此时,常熟的两个活宝郑大木和袁季盛的下榻之处,也有人正在大喊大叫!

“不行,这些人不能加入夏人党!”

“为什么不行?”

“我家主人临行前说了,只许秀才以下功名人才能加入夏人党。这些人都是举人,还有两个进士,这些人不许加入夏人党。”

“凭什么?我都答应他们了!放心吧,徐公子,我跟大哥最要好了,我见了大哥,自然知会他!”
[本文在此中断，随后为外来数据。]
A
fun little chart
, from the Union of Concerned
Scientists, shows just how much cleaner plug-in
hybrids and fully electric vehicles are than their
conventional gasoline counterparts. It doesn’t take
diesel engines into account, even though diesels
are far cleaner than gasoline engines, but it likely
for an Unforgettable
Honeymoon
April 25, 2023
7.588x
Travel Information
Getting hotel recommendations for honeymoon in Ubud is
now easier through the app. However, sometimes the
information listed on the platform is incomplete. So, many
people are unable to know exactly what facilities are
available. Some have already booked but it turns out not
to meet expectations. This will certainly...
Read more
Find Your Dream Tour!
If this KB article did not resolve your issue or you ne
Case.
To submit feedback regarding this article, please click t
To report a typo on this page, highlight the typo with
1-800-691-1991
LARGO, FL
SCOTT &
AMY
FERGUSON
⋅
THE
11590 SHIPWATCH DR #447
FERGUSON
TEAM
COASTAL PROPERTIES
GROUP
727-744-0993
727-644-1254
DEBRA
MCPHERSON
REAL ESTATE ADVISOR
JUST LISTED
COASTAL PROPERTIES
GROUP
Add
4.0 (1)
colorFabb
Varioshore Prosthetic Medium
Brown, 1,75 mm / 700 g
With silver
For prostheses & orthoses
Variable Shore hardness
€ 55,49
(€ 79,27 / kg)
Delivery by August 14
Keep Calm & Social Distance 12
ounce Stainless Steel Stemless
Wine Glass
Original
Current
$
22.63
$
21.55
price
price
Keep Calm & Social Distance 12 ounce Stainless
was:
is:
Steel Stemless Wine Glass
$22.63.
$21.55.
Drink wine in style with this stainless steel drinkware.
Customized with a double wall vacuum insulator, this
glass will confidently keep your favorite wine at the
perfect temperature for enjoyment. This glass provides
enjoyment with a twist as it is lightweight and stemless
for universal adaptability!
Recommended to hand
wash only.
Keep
“郑公子,首不是小人话多,我家主人临行前嘱咐我,这夏人党的事情!”

“什么,你一个仆人,居然敢跟我吵。大哥是怎么治家的,你这样的,在我们郑家,一定会挨抽的?老三,你说咱们要不要替大哥管管他家的恶仆?”郑大木也是一步也不让。

“这……这这这……”袁季盛结巴,一句话也说不出来。

就在这时,钱谦益一路小跑急奔,恰好路过绛云楼旁边的厢房,看到郑大木、袁季盛和徐公子正在吵架。立即整理了一下衣冠,冷咳一声。

“大木,你们在吵什么?!”

“没什么!”郑大木看到师傅进门,立即把桌上的一张名单藏在了身后。

“又在搞什么夏人党?”钱谦益对这个徒弟玩的小伎俩自然猜得一清二楚。

闭着眼也知道这小子,肚子里墨水有限!

还是个半大孩子!

“对了,你那个什么结义大哥是不是叫苗人凤?!”刚要背手离开,钱谦益立即转手询问。

“是啊,我大哥姓苗,名书,字人凤!”

“麻的,我就知道是这个煞笔!天天给老子惹是生非,等着吧,这次回朝中议事,老夫一定要给他好看!”钱谦益咬牙切齿的砸了砸拳头。

“师傅,我大哥他怎么了?”郑大木还没见过师傅这般没风度!

“你前两日不说你大哥回北方了吗?”钱谦益也正想质问他,这不是假传消息吗。

“是啊,这是大哥的恶仆,他都给留下来了呢?”郑大木把徐公子拉到跟前。

“没有,除非是重名,你大哥他现在还在南京呼风唤雨呢!”钱谦益没好气的说道。

“什么,师傅你讲清楚,我大哥他没走吗?”

“没走,他逗留在南京惹是生非,还给朝廷上了公文,这不皇上召我回去议他的事!”

“哇哦,大哥还没走呢?”郑大木立即搂住袁季盛亲了一口,二人相视一笑,都从彼此眼中看到兴奋。

“快,快!回南京!”

……

“等等我,我也要一起!”这时柳如是收拾包裹,奶娘带着孩子也跟了下来。